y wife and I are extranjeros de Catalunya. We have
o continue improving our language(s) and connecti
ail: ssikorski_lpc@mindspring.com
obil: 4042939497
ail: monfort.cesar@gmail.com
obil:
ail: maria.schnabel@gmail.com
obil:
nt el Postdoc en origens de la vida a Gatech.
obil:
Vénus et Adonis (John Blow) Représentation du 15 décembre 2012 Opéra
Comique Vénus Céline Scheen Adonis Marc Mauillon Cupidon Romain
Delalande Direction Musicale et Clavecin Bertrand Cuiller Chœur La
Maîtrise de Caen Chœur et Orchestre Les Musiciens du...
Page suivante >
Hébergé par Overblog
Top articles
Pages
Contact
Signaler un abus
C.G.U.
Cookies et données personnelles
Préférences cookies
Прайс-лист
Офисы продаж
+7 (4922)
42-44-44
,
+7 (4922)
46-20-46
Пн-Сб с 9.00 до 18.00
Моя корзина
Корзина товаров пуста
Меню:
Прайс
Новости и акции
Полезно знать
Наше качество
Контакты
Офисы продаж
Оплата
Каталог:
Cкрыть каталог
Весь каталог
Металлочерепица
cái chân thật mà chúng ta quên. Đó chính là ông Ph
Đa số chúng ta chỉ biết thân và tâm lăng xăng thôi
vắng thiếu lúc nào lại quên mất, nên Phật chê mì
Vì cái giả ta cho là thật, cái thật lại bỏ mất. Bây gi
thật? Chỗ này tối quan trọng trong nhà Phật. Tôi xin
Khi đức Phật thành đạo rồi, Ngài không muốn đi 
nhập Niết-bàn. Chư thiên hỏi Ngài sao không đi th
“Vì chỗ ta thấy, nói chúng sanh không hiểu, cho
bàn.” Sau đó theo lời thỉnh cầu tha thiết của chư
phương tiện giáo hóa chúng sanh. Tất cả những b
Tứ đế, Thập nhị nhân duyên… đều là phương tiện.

◇ ◇ ◇ ◇ ◇

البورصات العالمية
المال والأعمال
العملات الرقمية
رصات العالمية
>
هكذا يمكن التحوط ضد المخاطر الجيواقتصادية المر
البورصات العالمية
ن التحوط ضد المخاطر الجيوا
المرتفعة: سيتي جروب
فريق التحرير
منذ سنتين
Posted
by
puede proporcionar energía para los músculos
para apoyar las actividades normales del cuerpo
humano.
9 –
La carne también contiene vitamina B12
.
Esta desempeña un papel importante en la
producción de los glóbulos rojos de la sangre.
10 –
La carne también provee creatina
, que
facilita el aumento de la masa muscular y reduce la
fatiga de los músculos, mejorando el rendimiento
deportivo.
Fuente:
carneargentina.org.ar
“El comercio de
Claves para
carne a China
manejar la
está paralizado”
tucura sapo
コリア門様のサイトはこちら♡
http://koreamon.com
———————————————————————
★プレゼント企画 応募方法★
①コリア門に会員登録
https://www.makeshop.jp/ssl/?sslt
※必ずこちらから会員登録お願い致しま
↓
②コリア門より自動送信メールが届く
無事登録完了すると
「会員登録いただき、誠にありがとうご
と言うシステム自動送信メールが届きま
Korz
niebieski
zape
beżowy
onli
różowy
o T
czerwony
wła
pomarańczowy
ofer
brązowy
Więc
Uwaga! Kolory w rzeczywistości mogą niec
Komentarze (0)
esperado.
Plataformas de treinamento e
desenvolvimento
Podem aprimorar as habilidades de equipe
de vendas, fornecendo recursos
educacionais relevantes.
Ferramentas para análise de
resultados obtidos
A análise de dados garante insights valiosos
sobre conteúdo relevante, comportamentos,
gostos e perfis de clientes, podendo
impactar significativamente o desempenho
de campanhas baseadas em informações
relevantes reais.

◇ ◇ ◇ ◇ ◇

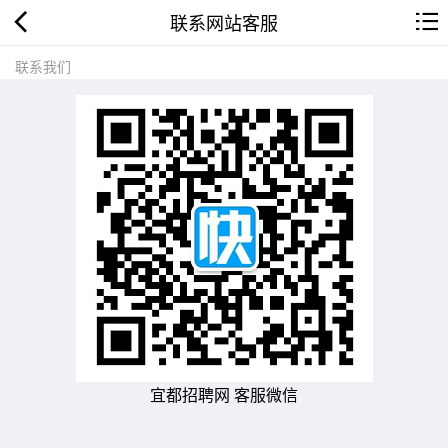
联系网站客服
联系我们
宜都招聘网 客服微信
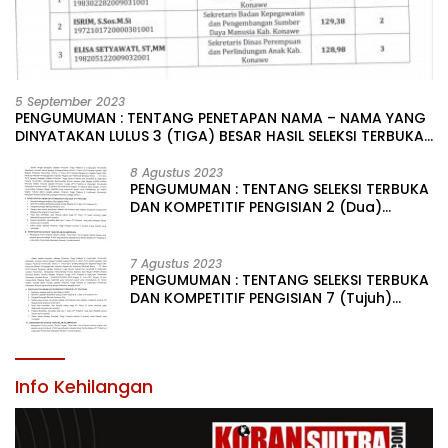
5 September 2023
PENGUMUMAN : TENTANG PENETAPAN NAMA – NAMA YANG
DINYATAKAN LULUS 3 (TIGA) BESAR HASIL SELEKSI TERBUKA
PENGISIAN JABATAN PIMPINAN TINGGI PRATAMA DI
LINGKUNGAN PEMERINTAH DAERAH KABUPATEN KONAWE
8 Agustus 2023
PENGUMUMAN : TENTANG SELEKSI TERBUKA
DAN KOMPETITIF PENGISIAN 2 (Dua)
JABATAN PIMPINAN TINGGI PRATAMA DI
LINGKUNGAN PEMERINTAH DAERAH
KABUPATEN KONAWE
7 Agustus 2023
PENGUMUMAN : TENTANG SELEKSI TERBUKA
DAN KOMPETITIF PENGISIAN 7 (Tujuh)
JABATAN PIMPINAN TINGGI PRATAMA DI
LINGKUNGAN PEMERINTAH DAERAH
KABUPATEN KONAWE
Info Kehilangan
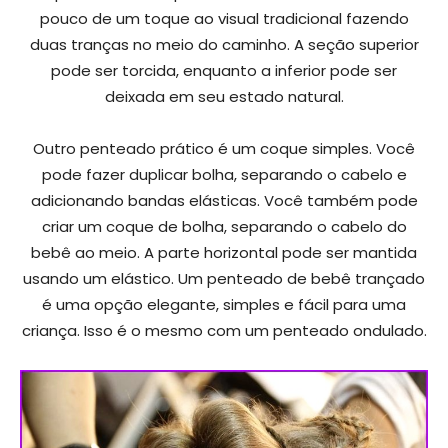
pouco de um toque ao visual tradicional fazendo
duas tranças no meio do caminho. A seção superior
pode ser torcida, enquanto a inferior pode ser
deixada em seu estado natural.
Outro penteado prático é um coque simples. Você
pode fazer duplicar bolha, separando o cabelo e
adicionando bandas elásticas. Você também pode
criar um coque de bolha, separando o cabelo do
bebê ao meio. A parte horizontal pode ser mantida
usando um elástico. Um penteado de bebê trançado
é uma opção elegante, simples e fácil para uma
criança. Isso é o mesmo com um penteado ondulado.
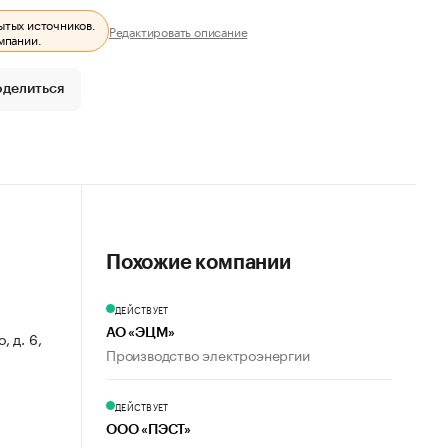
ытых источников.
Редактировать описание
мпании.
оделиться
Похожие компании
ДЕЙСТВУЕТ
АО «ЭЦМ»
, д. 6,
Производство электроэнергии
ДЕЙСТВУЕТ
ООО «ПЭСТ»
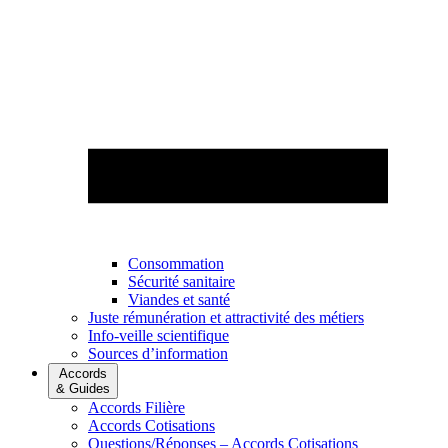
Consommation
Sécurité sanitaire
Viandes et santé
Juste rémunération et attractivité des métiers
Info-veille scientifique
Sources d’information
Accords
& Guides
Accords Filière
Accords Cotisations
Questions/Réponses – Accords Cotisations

◇ ◇ ◇ ◇ ◇

PROBLEM TO SOLVE: Across the records above, show each line containing the word "gmail".

SOLUTION:
ail: monfort.cesar@gmail.com
ail: maria.schnabel@gmail.com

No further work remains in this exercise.